En esa emanación de la profundidad del verbo hacia las alturas, donde la luz transita como bala hacia el cielo o como vagones colgantes del vacío, esta obra se respira como una nueva cosmogonía -siempre mesmerizante en Patiño, cada vez reinventada en su voracidad por los espacios y los tiempos- tan poderosa que vuelve a invitarnos a concluir que la poética de lo visual de este autor avanza a cada paso. Y esta vez cree en ese fastuoso valor de la palabra significante, de un Patiño como ávido ladrón de orquídeas que alcanza un equilibrio entre la oscuridad y el infinito de la luz. Entre el peso del verbo enfatizado por el pulso entre la humanidad trémula y la ingravidad de la muerte que te habla de tú a tú en este Tokio que interpela al sentimiento trágico o existencial de la trémula belleza.

«Peter von Kant»

La Berlinale arrancó en su competición por el Oso de Oro con Peter von Kant, filme en el que el feraz François Ozon -sale a más de una película por año- vuelve a sumergirse, tras su lejana adaptación de Gotas de agua sobre piedra caliente, en el magnético mundo legado por Rainer Werner Fassbinder, esta vez con una relectura de Las amargas lágrimas de Petra von Kant, una de las piezas maestras del artista alemán que vivió rápido, murió joven y devino hermoso cadáver.

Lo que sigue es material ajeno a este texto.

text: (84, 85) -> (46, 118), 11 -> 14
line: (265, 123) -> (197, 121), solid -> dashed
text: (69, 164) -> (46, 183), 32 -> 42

Sobre el texto teatral y la película de origen, Ozon trueca el sexo de los protagonistas del genuino melodrama kitsch sobre la claustrofóbica pasión queer encerrada en abigarrado apartamento. La diseñadora de alto standing y la musa trepadora de Fassbinder son ahora un obeso director de cine y su protegido magrebí. Y Ozon se propone templar un homenaje plagado de guiños al maestro.

Precisamente esa pleitesía es la que -no sé si intencionadamente- corta bastante el vuelo del troquelado remake. La función -con un magnífico Denis Menochet como el desesperado creador necesitado de la juventud efébica, y de su deseo, como del aire- es impecable pero no despega dramáticamente porque parece siempre congelarse en el tributo. Y está lejos de desarrollar la atmósfera sagrada y el proscenio de la decadencia como mórbido grotesco que palpitaba en la obra germinal a la que reverencia.

Tampoco atina a matizar, más allá del esbozo, sus personajes porque Ozon ha recortado mucho el texto escénico y el metraje respecto de las más de dos horas de Las amargas lágrimas de Petra von Kant. Y así el desarrollo del filme se resiente, atropellado.

En cualquier caso, Peter von Kant nos devuelve al François Ozon visceral, al que vive en el barroquismo arrebatado. Es el que nos mola. El desmelenado que no asomaba desde Una nueva amiga. No el constreñido señor de su último y académico cine, que se percibía como un embridado cualquiera.

Y -amén del cameo de la totémica Hanna Schygulla- nos regala el renacimiento de Isabelle Adjani, ave fénix casi septuagenaria habitada aquí por una segunda juventud cuasi vampírica, como alimentada por alguna clase de nueva posesión alienígena inconfesable. Como aquella que inmortalizó la actriz ahora revivida en una aterradora obra maestra del gran Andrezj Zulawski de hace medio siglo. Solo por eso merecen Ozon -y Adjani, of course- un inmoderado olé.